Modified gross income: The income limits for IRA eligibility refer to your modified adjusted gross income (MAGI). The formula for determining your MAGI adds some deductions back into your adjusted gross income. Use Worksheet 1-1 Figuring Your Modified AGI from IRS Publication 590-A to calculate your MAGI.
High-income earners: Your income level can reduce or disqualify you from investing in a Roth IRA. There is no annual compensation limit for self-directed IRAs or traditional IRAs. However, the amount of your tax deduction for contributions diminishes as your income increases. You lose the deduction altogether in 2021 once you earn $125,000 (single) or $208,000 (married filing jointly).
Nondeductible IRAs: If your income is too high for a tax deduction, you can still save money in a nondeductible IRA. You make contributions with after-tax dollars, investments grow tax-free and distributions aren’t taxed during retirement. If you’re interested in a broader range of investments, consider a Gold IRA or other self-directed IRA.
Backdoor Roth IRAs: As a workaround for the Roth IRA income limit, backdoor IRAs aren’t as dubious as they sound. You can contribute to a new or existing traditional IRA and then roll the funds into a Roth IRA. Backdoor IRAs are compliant with IRS rules in 2021.
Two spouses earning income from employment (not investment and other passive income) can each have a separate IRA. Each partner can contribute up to $6,000 ($7,000 if they’re over the age of 50).
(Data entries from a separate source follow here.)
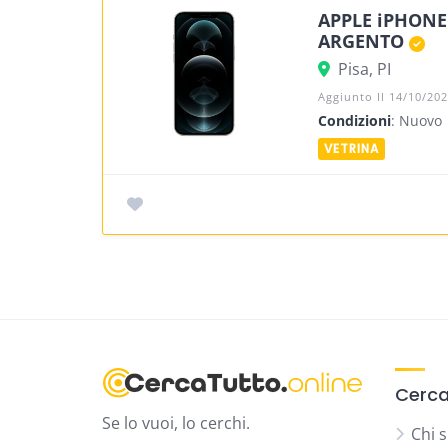
APPLE iPHONE
ARGENTO
Pisa, PI
Aggiunto Il 14/10/20
Condizioni
: Nuovo
Cerca
Se lo vuoi, lo cerchi.
Chi 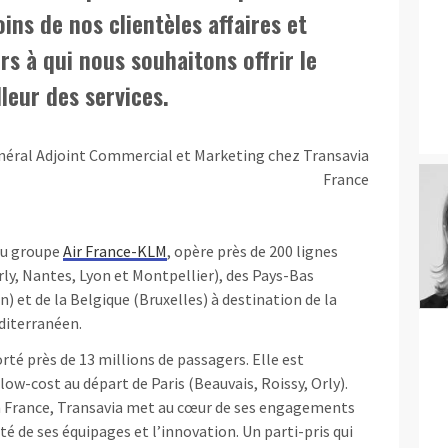
ins de nos clientèles affaires et
irs à qui nous souhaitons offrir le
leur des services.
néral Adjoint Commercial et Marketing chez Transavia
France
du groupe
Air France-KLM
, opère près de 200 lignes
rly, Nantes, Lyon et Montpellier), des Pays-Bas
et de la Belgique (Bruxelles) à destination de la
diterranéen.
rté près de 13 millions de passagers. Elle est
ow-cost au départ de Paris (Beauvais, Roissy, Orly).
en France, Transavia met au cœur de ses engagements
ité de ses équipages et l’innovation. Un parti-pris qui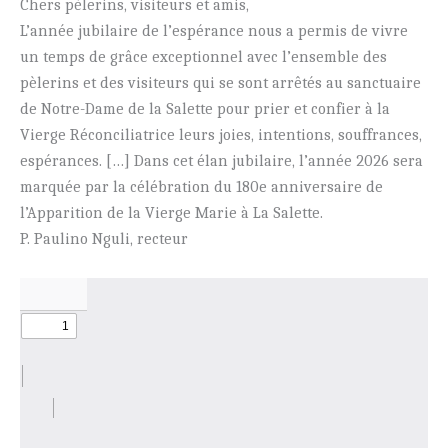
Chers pèlerins, visiteurs et amis,
L’année jubilaire de l’espérance nous a permis de vivre
un temps de grâce exceptionnel avec l’ensemble des
pèlerins et des visiteurs qui se sont arrêtés au sanctuaire
de Notre-Dame de la Salette pour prier et confier à la
Vierge Réconciliatrice leurs joies, intentions, souffrances,
espérances. […] Dans cet élan jubilaire, l’année 2026 sera
marquée par la célébration du 180e anniversaire de
l’Apparition de la Vierge Marie à La Salette.
P. Paulino Nguli, recteur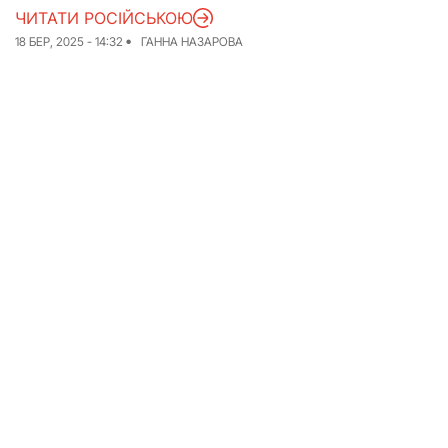
ЧИТАТИ РОСІЙСЬКОЮ
Досьє
Репортажі
18 БЕР, 2025 - 14:32
ГАННА НАЗАРОВА
Блог
Проєкти
Команда
Реклама
Редакційна політика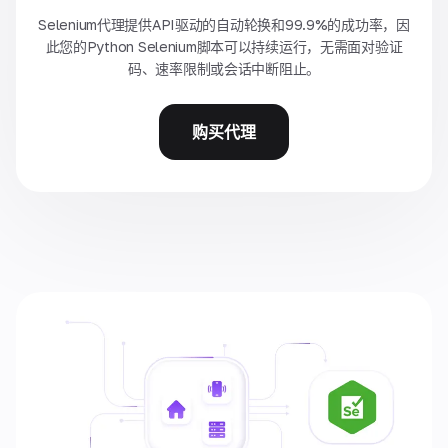
Selenium代理提供API驱动的自动轮换和99.9%的成功率，因
此您的Python Selenium脚本可以持续运行，无需面对验证
码、速率限制或会话中断阻止。
购买代理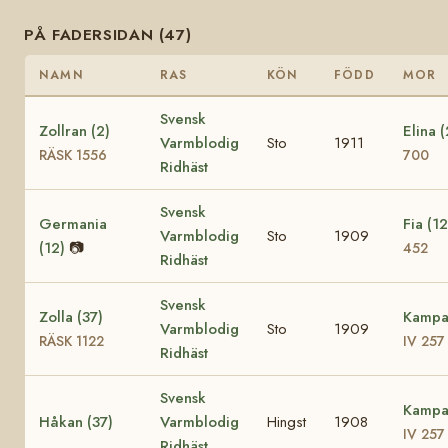
PÅ FADERSIDAN (47)
NAMN
RAS
KÖN
FÖDD
MOR
Svensk
Zollran (2)
Elina 
Varmblodig
Sto
1911
RÄSK 1556
700
Ridhäst
Svensk
Germania
Fia (1
Varmblodig
Sto
1909
(12)
📷
452
Ridhäst
Svensk
Zolla (37)
Kampa
Varmblodig
Sto
1909
RÄSK 1122
IV 257
Ridhäst
Svensk
Kampa
Håkan (37)
Varmblodig
Hingst
1908
IV 257
Ridhäst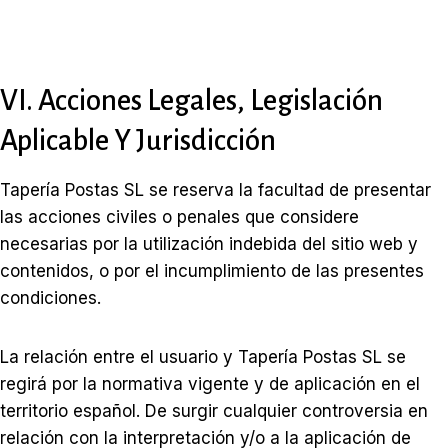
VI. Acciones Legales, Legislación
Aplicable Y Jurisdicción
Tapería Postas SL se reserva la facultad de presentar
las acciones civiles o penales que considere
necesarias por la utilización indebida del sitio web y
contenidos, o por el incumplimiento de las presentes
condiciones.
La relación entre el usuario y Tapería Postas SL se
regirá por la normativa vigente y de aplicación en el
territorio español. De surgir cualquier controversia en
relación con la interpretación y/o a la aplicación de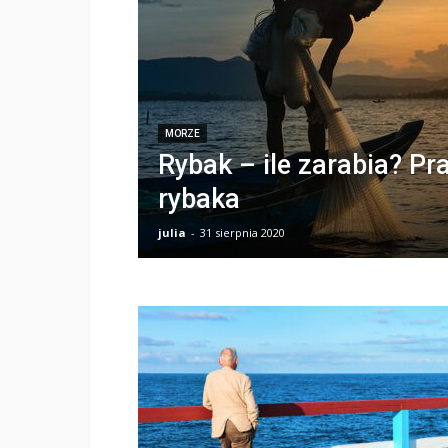
MORZE
Rybak – ile zarabia? Pr
rybaka
julia
-
31 sierpnia 2020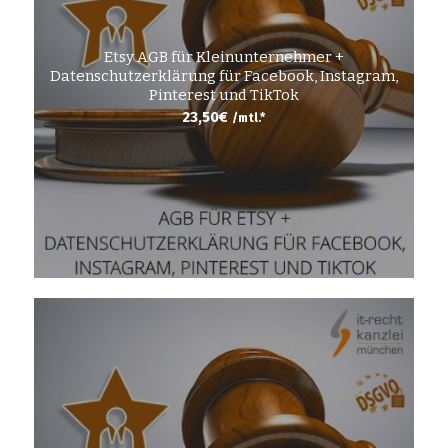
Etsy AGB für Kleinunternehmer +
Datenschutzerklärung für Facebook, Instagram,
Pinterest und TikTok
23,50
€
/mtl.*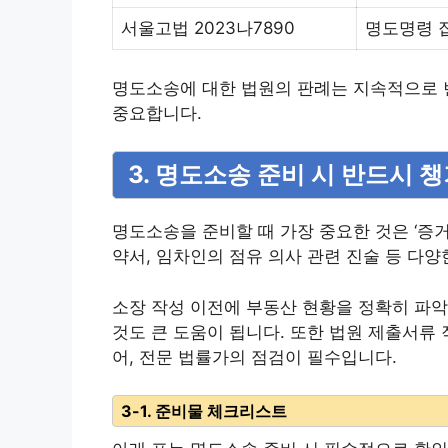
서울고법 2023나7890
명도명령 
명도소송에 대한 법원의 판례는 지속적으로 
중요합니다.
3. 명도소송 준비 시 반드시 
명도소송을 준비할 때 가장 중요한 것은 ‘증거
약서, 임차인의 점유 의사 관련 진술 등 다
소장 작성 이전에 부동산 현황을 정확히 파
것도 큰 도움이 됩니다. 또한 법원 제출서류 
어, 전문 법률가의 점검이 필수입니다.
3-1. 준비물 체크리스트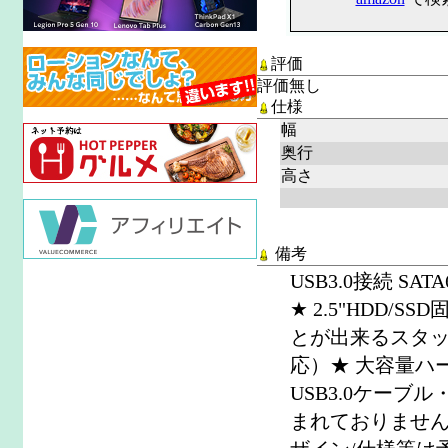
評価
評価無し
仕様
幅
奥行
高さ
備考
USB3.0接続 SAT
★ 2.5"HDD
とが出来るスタック
応）★ 大容量ハー
USB3.0ケーブ
まれておりません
The total combined household contribution maxes out at $12,000 to $14,000.
Spouses who are not employed can still establish a traditional IRA if the other spouse is working. Married couples qualify for spousal IRA contributions if they file a joint return. Household taxable income must be equal to or higher than the total contribution amount.
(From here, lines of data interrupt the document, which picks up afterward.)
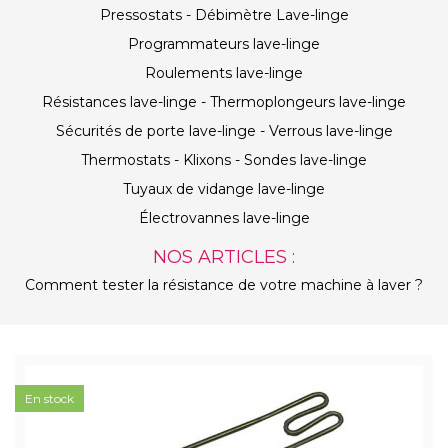
Pressostats - Débimètre Lave-linge
Programmateurs lave-linge
Roulements lave-linge
Résistances lave-linge - Thermoplongeurs lave-linge
Sécurités de porte lave-linge - Verrous lave-linge
Thermostats - Klixons - Sondes lave-linge
Tuyaux de vidange lave-linge
Électrovannes lave-linge
NOS ARTICLES :
Comment tester la résistance de votre machine à laver ?
En stock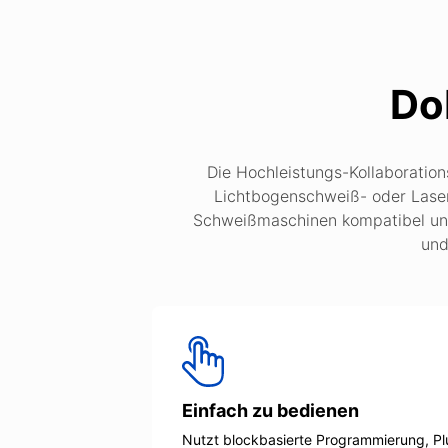
Do
Die Hochleistungs-Kollaboration
Lichtbogenschweiß- oder Laser
Schweißmaschinen kompatibel und 
und
Einfach zu bedienen
Nutzt blockbasierte Programmierung, Pl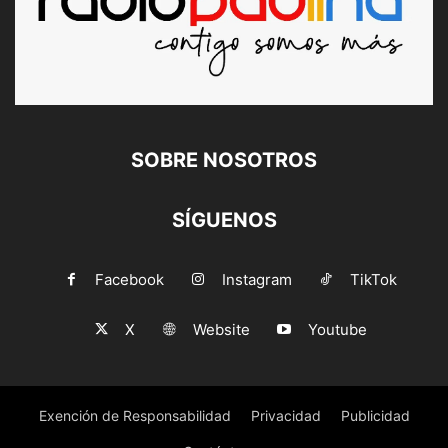
SOBRE NOSOTROS
SÍGUENOS
Facebook
Instagram
TikTok
X
Website
Youtube
Exención de Responsabilidad
Privacidad
Publicidad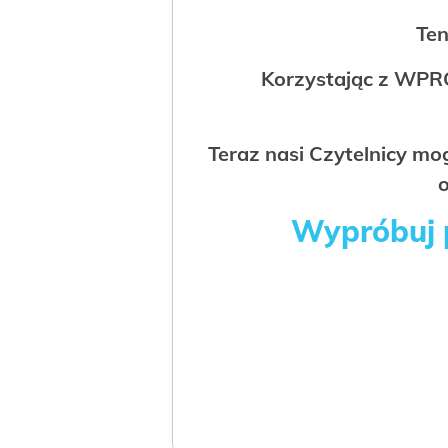
Ten
Korzystając z WPR
Teraz nasi Czytelnicy m
o
Wypróbuj p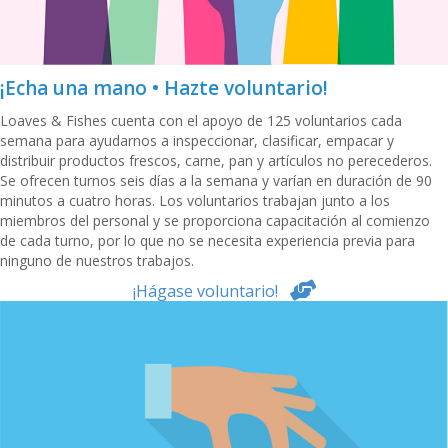
¡Echa una mano • Hazte voluntario!
Loaves & Fishes cuenta con el apoyo de 125 voluntarios cada
semana para ayudarnos a inspeccionar, clasificar, empacar y
distribuir productos frescos, carne, pan y artículos no perecederos.
Se ofrecen turnos seis días a la semana y varían en duración de 90
minutos a cuatro horas. Los voluntarios trabajan junto a los
miembros del personal y se proporciona capacitación al comienzo
de cada turno, por lo que no se necesita experiencia previa para
ninguno de nuestros trabajos.
¡Hágase voluntario!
The IRS no longer places an age limit on making regular contributions to traditional or Roth IRAs. As long as you have earned income, you can add to your retirement savings.
You are eligible to make Roth or traditional IRA contributions from Jan. 1, 2021, until you file your tax return. You can designate contributions to 2021 or 2022 until you file your return in April 2022. This rule doesn’t apply to tax return extensions. The provision differs from employer-sponsored retirement accounts, where you add to saving from January 1 through December 31.
Keep track of how much you’re putting into the account, especially if you use a self-directed IRA. You’ll pay income tax on IRA contributions over the annual limit at a 6% rate. The taxation continues as long as the funds remain in your account.
While 2021 IRA contribution limits are unchanged, income limits increased. Understand these limits and other rules the IRS imposes on traditional and Roth IRAs to avoid paying taxes and penalties. An IRA is an excellent retirement savings account, but the limits can change. Review IRA contribution, income and other limits annually to stay in compliance.